GIVEN TEXT

__________________________________________________

Posted: Apr 17, 2019



Famed chef Thomas Keller had been thinking about his latest endeavor, TAK Room at Hudson Yards, in New York, since 1996. But it was in 2008 when developer Stephen Ross, who installed Keller’s Per Se at the city’s Time Warner Center, in Columbus Circle, mentioned he was exploring opportunities in the Hudson Yards area. At the time, the neighborhood was an undeveloped wasteland above the Long Island Railroad train yards. But Ross’ ambitious plans for what would become the largest private real estate development in America got Keller thinking. Not only about his restaurant, but about opening another restaurant in a mall, usually the province of Chili’s, Applebee’s and other low-brow eateries.

And why not? Per Se was a huge success—garnering three Michelin stars and helping Ross to establish what most people had thought impossible: a successful mall in Manhattan.

Even more exciting was the idea that, unlike Columbus Circle, this mall would be the anchor of a brand-new neighborhood. Ross’s Related Companies would literally build everything from the ground up, and Keller would curate the food that residents, workers, and tourists consumed.

It seemed like a pipe dream, though, until Ross approached Keller in earnest again in 2013.

“He came back, and we [along with Kenneth Himmel, the CEO and president of Related] started to really start to put down the ideas and curation, the types of restaurants that we wanted, what we thought the formats would be, the philosophy behind it,” Keller, 63, told Newsweek. Keller started hunting for other restaurateurs to install in the one-million-square-foot retail mecca.

“I was the curator of the restaurants at Time Warner Center. So they thought that was very successful, and we wanted to kind of repeat that here. I remember sitting on a stoop in Chicago and asking Jose [Andres] if he would be interested in coming to New York and doing a restaurant here.” Andres said yes—as did David Chang—and the project was a go.

__________________________________________________

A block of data

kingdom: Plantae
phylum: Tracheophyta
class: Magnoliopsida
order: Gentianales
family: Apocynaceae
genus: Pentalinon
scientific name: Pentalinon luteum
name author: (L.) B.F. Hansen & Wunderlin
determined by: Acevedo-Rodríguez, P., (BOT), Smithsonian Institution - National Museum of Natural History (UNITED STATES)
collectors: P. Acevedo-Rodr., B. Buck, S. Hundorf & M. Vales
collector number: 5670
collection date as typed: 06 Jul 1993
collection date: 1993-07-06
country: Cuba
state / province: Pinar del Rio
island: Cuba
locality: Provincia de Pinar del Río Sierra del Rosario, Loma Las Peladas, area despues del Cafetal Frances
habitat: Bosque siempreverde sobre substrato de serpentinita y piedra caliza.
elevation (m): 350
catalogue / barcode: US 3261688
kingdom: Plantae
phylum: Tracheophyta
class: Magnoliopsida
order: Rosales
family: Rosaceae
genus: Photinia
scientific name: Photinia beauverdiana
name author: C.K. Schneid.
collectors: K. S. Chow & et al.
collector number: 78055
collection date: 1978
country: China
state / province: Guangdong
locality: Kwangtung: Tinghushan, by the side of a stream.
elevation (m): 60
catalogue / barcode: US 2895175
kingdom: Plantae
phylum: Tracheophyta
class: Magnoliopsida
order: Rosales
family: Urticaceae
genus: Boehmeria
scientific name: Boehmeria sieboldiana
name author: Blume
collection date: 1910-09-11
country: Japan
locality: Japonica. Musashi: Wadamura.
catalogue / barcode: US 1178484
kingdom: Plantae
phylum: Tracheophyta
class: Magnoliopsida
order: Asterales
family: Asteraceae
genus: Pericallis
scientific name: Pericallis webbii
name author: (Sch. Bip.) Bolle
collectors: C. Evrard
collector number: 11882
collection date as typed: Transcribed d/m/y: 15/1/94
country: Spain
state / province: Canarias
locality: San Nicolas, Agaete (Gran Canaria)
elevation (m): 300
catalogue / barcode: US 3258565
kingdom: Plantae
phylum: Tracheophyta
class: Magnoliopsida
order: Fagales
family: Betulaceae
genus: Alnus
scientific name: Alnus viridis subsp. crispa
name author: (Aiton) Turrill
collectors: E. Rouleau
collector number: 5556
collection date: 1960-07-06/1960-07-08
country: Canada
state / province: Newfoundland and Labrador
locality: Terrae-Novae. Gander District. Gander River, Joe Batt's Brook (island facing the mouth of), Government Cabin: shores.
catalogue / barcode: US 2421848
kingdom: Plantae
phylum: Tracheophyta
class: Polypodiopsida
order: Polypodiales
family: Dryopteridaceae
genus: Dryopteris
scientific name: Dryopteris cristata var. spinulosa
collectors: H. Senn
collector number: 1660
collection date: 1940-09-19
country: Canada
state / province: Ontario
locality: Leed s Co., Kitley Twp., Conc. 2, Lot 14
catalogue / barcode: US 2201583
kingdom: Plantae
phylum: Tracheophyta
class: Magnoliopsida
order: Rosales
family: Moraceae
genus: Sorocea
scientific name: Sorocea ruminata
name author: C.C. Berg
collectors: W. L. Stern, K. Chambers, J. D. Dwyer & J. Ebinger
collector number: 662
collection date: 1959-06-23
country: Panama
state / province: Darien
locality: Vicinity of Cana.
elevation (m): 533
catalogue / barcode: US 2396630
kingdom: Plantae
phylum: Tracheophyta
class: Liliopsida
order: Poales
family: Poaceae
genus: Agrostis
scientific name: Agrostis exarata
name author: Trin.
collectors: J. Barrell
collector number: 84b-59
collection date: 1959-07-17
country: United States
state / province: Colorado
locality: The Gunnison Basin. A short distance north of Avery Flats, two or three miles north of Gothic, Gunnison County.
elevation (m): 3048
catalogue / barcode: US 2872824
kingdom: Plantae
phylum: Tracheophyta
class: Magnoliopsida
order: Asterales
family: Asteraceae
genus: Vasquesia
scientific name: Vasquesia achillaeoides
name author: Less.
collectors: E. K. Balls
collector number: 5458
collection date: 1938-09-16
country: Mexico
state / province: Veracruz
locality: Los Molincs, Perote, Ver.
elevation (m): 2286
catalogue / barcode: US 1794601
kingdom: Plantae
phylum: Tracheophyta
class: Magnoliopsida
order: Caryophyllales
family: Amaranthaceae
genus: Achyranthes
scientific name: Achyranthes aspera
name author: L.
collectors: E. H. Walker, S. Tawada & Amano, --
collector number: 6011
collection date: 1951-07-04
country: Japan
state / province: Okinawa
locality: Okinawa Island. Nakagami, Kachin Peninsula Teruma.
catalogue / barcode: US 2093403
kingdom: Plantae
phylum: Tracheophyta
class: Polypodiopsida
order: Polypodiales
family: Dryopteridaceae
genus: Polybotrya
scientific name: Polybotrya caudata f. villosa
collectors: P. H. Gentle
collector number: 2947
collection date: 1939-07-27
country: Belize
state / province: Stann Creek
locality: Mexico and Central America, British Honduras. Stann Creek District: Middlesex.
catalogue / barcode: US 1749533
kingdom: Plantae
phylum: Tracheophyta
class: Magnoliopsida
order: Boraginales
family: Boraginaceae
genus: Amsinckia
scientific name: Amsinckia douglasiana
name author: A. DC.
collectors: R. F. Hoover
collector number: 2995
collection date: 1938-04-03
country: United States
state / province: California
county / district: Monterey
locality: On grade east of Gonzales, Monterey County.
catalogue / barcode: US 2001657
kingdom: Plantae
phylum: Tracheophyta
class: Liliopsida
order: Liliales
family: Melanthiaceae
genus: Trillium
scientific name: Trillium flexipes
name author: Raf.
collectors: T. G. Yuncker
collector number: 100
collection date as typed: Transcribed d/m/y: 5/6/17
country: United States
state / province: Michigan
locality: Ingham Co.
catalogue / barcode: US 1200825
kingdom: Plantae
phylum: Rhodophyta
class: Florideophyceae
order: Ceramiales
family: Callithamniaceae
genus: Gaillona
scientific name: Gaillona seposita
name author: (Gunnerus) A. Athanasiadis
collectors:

__________________________________________________

COMPLETE THE FOLLOWING
- A) According to the article on Thomas Keller's TAK Room, in what year did Ross approach Keller in earnest again?
- B) Name every person mentioned in the article on Thomas Keller's TAK Room.
- C) Pick up the article on Thomas Keller's TAK Room after its last sentence and carry it on.

OUTPUTS FOR THE TASKS
- A) 2013

- B) Thomas Keller, Stephen Ross, Kenneth Himmel, Jose Andres, David Chang

- C)
“These restaurants are where people have the opportunity to really come in and relax, spend time with their friends, with their families, with their business associates, and kind of revive themselves,” Keller says. “Restaurants shouldn't be about politics. It really should be about a place of refuge, where we can actually find that solace and comfort, and nourish ourselves.

As for the TAK Room—the name is lifted from the initials of his full name, Thomas Aloysius Keller—he says he’s trying to invoke a feeling for the post-war years, when America wasn’t so divided. The era of his youth, when restaurants serving continental cuisine were the norm.

“My mother ran this kind of restaurant,” he explains. “This was a period in American history where we were the most respected, the most glamorous, the most progressive, the wealthiest, the most sharing nation on Earth."

On the menu is Dover sole, beef Wellington, lobster thermidor—dishes with “a sense of comfort with them,” he explains, “because we have reference points to them, we've had them before.”

TAK Room doesn’t tout exotic ingredients or lengthy formal courses, says Keller. Rather, the focus is on the quality of the food and the exceptional service.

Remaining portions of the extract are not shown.